Para el Congreso, la espera es vital: es necesario alargar la agonía del país hasta julio para poder tener a un “presidenciable” a la cabeza de este poder del Estado, con el suficiente apoyo para reemplazar a Pedro Castillo.
Sin elecciones generales, sin renuncia a los privilegios, sin mayores dramas, se habría consumado un ataque a la voluntad popular, no porque la ciudadanía no quiera que Castillo se vaya, sino porque el clamor general es que los 130 congresistas sean cambiados.
Algunos podrán pensar que es una exageración querer que se vayan todos cuando el culpable mayor de la situación crítica del país es el líder del Poder Ejecutivo.
Sin embargo, el Legislativo ha tenido más de una oportunidad de poner fin a esta degeneración política, pero ha preferido renunciar a esta facultad y a la defensa de las leyes para conservar su poder particular, ese que le permite deshacer instituciones incómodas, revertir progresos educativos y blindar a personajes cuya trascendencia ha sido nefasta para nuestra república.

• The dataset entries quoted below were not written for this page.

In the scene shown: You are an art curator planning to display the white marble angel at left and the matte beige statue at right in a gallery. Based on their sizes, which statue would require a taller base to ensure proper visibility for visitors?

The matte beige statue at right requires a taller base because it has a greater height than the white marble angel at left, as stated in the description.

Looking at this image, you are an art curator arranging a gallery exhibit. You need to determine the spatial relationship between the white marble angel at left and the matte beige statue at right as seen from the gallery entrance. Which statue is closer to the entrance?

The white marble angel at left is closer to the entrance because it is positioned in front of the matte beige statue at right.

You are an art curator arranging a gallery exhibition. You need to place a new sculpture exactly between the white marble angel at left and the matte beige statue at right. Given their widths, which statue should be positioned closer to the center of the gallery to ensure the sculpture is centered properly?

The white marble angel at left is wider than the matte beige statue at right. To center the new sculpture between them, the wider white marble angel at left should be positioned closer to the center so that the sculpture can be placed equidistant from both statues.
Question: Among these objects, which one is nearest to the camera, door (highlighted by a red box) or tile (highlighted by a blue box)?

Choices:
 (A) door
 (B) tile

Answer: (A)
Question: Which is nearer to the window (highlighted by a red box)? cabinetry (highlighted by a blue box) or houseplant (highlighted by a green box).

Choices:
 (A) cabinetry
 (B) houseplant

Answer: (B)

Es lo que ha pasado con el ex fiscal de la Nación, Pedro Chávarry, a quien un parlamento sospechosamente afín lo ha salvado de la inhabilitación de la gestión pública.
El exfuncionario, todo campante, ha dicho que no se siente responsable por nada de lo que se le acusa. ¡Cómo podría sentirse responsable o culpable de algo luego del tremendo espaldarazo del Congreso!

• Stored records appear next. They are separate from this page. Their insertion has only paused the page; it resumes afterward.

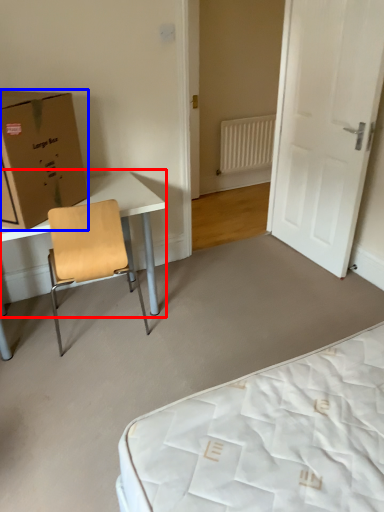
Question: Which object is further to the camera taking this photo, table (highlighted by a red box) or box (highlighted by a blue box)?

Choices:
 (A) table
 (B) box

Answer: (A)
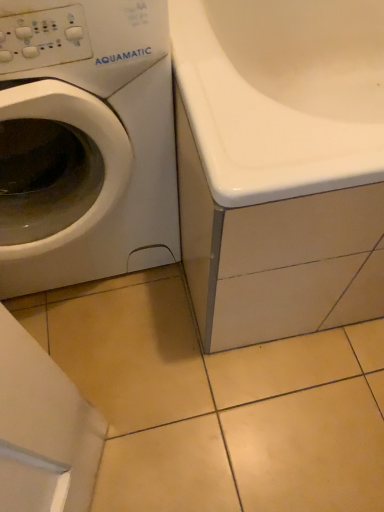
Locate an element on the screen. white glossy bathtub at center is located at coordinates (280, 164).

Más allá de los efectos legales de ciertas decisiones del Congreso, también se promociona el cinismo y la inmoralidad a niveles escandalosos y contrarios a los ideales de la política.
Los optimistas suponen que la crisis podrá ser detenida con jugadas maestras desde el parlamento, sin imaginar que existe la posibilidad de que la persistencia en esta estrategia, que desgasta enormemente el prestigio del primer poder estatal -la desaprobación roza el 90% según encuestas publicadas la semana anterior en todos los medios del país-, acelere un estallido social que eche por tierra lo avanzado en los últimos veinte años en materia institucional. Dicho en otros términos, un pueblo harto de que sus autoridades le vean la cara hace de la indignación su única política. ¿Cuán productiva es la indignación en el tiempo? ¿Basta la indignación para reconstruir un país? Señores congresistas, no jueguen con fuego.